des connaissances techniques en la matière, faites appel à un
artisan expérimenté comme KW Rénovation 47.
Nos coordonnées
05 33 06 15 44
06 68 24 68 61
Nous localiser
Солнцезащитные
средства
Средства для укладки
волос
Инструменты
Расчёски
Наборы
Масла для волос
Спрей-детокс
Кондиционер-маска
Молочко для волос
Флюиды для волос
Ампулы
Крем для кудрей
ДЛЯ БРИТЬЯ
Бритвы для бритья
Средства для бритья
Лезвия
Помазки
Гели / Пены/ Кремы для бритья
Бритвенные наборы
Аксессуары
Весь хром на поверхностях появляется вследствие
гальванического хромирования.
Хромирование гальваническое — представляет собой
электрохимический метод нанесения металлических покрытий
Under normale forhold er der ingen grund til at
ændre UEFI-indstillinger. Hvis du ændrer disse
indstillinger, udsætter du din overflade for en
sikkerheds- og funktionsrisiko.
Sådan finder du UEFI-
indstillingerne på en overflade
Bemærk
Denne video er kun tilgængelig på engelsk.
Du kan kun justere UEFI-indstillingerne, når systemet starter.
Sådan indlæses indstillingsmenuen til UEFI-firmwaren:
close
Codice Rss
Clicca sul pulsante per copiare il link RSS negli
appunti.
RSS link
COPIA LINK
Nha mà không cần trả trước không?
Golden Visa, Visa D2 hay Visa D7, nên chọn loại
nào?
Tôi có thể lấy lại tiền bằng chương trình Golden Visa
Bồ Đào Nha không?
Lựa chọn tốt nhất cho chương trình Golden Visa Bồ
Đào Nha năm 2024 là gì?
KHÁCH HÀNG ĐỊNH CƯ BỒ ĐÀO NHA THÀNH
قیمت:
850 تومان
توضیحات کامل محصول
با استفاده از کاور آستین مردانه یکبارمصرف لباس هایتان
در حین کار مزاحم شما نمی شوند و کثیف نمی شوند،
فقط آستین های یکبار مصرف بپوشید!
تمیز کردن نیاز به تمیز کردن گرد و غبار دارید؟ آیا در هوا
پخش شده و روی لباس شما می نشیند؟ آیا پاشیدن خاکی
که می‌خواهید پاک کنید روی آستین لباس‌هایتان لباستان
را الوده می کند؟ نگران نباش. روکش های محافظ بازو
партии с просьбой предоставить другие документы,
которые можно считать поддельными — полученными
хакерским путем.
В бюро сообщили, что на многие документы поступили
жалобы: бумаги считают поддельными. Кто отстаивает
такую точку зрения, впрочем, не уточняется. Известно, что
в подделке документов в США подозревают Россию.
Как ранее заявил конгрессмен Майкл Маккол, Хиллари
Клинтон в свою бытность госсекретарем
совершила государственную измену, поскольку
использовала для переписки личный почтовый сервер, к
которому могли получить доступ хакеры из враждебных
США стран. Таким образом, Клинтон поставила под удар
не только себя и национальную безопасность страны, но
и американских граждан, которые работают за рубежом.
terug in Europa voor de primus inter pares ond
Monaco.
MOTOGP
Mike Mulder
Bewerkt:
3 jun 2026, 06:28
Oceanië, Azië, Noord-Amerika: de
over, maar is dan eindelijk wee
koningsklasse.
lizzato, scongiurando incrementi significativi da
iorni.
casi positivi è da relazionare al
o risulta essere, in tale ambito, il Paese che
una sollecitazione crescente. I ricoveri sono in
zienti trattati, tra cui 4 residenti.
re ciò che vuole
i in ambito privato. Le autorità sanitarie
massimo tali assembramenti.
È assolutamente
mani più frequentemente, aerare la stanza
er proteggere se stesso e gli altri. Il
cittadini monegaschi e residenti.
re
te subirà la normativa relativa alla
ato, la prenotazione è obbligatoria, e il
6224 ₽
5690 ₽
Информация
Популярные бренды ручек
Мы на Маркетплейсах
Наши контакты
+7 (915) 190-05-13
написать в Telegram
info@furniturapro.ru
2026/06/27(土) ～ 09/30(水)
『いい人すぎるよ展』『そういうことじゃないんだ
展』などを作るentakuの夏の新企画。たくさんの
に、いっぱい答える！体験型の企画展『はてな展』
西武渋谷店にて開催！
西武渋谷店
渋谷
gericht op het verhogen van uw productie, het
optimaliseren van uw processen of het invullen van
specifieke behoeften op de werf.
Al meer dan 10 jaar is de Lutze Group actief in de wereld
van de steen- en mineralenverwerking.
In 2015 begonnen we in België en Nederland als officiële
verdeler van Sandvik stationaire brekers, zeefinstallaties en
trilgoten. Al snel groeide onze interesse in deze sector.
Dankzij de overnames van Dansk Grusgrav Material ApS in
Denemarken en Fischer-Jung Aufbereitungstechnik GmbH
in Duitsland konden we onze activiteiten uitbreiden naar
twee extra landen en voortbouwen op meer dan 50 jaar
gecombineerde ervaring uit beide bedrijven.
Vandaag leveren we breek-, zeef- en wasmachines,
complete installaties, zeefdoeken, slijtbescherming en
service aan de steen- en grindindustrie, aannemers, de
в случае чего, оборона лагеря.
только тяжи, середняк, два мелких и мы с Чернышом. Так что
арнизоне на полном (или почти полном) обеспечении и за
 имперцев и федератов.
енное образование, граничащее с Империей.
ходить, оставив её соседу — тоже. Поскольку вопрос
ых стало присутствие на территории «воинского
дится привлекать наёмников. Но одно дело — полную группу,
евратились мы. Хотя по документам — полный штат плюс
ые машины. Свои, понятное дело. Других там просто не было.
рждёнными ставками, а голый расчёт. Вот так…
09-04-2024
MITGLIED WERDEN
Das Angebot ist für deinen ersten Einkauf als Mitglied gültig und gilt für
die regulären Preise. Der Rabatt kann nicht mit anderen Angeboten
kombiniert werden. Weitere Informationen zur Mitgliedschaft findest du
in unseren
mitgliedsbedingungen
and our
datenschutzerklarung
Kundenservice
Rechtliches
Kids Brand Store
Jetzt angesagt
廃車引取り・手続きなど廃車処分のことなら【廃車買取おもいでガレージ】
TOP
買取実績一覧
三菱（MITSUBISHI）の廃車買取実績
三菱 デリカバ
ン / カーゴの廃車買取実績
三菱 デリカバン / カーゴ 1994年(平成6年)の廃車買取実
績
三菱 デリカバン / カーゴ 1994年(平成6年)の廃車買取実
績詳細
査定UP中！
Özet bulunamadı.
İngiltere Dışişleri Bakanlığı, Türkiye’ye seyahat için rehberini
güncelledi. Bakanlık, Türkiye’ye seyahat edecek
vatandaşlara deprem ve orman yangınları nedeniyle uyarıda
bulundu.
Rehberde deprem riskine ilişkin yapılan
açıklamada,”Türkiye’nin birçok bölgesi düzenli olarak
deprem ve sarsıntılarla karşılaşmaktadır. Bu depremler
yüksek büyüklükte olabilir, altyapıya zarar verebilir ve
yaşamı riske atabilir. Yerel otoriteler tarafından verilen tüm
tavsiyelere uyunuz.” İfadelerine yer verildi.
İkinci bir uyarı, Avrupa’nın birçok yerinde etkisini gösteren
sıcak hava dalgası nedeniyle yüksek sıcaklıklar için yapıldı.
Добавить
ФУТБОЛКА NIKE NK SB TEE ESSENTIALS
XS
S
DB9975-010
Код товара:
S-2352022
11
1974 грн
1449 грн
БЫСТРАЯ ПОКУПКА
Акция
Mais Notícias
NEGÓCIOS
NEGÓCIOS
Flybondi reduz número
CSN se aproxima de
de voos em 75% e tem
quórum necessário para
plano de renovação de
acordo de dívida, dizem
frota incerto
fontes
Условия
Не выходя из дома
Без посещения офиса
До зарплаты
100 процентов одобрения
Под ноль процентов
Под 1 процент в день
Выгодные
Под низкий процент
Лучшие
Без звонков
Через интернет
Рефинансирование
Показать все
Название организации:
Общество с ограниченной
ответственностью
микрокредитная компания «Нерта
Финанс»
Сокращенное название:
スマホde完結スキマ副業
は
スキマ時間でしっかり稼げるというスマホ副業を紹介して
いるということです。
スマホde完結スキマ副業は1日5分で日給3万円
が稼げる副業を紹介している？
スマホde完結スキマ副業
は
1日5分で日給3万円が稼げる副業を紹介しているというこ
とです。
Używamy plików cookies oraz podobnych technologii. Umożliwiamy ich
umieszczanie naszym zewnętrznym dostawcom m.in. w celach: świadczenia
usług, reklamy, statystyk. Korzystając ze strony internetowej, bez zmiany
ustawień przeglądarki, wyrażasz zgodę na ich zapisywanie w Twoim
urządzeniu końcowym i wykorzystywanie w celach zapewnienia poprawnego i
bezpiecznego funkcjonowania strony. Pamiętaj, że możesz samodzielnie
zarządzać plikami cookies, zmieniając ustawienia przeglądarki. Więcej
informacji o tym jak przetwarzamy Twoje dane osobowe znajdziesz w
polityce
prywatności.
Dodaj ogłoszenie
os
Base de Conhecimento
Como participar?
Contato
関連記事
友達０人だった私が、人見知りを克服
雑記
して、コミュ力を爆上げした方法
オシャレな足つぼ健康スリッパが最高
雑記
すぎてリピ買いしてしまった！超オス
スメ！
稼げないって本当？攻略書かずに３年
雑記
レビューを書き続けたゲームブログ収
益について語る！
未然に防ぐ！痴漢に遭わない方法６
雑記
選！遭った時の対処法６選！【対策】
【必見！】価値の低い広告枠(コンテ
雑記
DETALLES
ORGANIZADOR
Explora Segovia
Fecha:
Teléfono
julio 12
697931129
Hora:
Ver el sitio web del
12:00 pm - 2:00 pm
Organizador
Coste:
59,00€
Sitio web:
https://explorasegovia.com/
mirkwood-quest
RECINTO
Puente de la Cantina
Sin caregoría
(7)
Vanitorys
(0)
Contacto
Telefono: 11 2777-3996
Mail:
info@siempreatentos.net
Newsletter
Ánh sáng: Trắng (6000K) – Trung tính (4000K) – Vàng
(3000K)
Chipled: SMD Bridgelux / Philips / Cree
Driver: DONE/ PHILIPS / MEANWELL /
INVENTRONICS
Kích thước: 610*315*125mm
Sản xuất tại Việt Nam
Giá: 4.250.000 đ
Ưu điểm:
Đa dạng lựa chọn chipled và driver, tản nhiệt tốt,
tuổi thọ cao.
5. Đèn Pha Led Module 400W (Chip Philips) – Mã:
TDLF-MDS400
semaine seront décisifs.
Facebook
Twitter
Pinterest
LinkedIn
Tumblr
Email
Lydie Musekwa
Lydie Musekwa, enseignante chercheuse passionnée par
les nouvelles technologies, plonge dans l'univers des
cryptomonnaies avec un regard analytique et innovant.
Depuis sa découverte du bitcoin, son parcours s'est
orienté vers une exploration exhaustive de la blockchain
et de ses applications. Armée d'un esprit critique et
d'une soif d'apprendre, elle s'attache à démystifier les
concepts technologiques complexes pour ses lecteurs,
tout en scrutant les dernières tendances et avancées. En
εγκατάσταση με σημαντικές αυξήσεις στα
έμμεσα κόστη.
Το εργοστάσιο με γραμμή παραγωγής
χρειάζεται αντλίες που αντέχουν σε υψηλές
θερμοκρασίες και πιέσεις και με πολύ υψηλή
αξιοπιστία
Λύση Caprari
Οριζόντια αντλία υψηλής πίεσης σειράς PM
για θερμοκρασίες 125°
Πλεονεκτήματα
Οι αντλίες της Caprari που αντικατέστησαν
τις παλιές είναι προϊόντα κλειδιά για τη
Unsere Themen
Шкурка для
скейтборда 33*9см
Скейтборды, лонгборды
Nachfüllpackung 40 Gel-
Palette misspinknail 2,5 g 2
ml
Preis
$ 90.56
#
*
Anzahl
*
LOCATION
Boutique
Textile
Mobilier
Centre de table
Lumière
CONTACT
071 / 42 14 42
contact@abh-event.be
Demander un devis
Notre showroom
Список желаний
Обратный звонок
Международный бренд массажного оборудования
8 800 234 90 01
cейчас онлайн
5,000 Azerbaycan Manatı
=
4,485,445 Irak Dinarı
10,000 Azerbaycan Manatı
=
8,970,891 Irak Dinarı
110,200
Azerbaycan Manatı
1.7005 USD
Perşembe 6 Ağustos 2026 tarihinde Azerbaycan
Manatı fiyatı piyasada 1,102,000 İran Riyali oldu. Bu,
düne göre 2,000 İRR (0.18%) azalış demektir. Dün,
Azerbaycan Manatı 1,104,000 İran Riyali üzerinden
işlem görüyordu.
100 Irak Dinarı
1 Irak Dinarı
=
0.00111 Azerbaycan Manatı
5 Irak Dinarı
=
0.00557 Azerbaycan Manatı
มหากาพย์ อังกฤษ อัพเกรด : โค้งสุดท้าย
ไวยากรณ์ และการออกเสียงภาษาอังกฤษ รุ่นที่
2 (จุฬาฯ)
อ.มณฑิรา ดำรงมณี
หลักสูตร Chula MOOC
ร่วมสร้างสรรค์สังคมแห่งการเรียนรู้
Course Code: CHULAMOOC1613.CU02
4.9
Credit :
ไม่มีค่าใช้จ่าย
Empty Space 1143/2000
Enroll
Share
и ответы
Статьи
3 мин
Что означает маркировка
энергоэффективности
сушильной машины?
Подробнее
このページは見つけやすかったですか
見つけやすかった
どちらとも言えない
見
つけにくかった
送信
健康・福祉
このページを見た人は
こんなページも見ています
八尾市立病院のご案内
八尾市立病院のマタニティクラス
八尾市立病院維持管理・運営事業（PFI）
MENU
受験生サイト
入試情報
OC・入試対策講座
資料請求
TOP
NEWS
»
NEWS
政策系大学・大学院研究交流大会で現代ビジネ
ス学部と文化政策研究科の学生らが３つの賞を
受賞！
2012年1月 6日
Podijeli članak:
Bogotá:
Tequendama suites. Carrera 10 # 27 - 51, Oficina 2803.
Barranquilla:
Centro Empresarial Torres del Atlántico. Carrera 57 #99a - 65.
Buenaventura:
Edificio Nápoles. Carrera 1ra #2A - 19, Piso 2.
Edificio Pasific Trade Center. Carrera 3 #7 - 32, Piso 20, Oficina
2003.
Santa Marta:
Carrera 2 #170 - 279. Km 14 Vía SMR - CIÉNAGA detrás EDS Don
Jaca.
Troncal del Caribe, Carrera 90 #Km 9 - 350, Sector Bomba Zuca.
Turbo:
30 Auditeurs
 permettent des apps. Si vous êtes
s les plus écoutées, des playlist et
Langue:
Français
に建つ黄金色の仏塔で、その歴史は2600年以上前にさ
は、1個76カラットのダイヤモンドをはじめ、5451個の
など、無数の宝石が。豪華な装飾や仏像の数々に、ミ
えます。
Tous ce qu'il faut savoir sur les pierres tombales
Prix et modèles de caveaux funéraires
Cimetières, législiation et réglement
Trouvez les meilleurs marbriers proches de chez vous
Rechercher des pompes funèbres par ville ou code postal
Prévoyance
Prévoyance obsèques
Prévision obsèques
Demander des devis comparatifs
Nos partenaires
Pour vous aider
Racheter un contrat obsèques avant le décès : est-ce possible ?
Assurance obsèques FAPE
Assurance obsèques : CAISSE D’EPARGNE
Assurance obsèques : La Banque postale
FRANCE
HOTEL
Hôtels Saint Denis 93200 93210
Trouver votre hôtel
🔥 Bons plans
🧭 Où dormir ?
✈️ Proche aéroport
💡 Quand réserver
++++++++++
_EXERCISE GOAL_
In the data above, find the line that contains "Özet bulunamadı." and the line that contains "Не выходя из дома". Repeat exactly those lines and every line between them, and only those.

_RESPONSE TO THE EXERCISE_
Özet bulunamadı.
İngiltere Dışişleri Bakanlığı, Türkiye’ye seyahat için rehberini
güncelledi. Bakanlık, Türkiye’ye seyahat edecek
vatandaşlara deprem ve orman yangınları nedeniyle uyarıda
bulundu.
Rehberde deprem riskine ilişkin yapılan
açıklamada,”Türkiye’nin birçok bölgesi düzenli olarak
deprem ve sarsıntılarla karşılaşmaktadır. Bu depremler
yüksek büyüklükte olabilir, altyapıya zarar verebilir ve
yaşamı riske atabilir. Yerel otoriteler tarafından verilen tüm
tavsiyelere uyunuz.” İfadelerine yer verildi.
İkinci bir uyarı, Avrupa’nın birçok yerinde etkisini gösteren
sıcak hava dalgası nedeniyle yüksek sıcaklıklar için yapıldı.
Добавить
ФУТБОЛКА NIKE NK SB TEE ESSENTIALS
XS
S
DB9975-010
Код товара:
S-2352022
11
1974 грн
1449 грн
БЫСТРАЯ ПОКУПКА
Акция
Mais Notícias
NEGÓCIOS
NEGÓCIOS
Flybondi reduz número
CSN se aproxima de
de voos em 75% e tem
quórum necessário para
plano de renovação de
acordo de dívida, dizem
frota incerto
fontes
Условия
Не выходя из дома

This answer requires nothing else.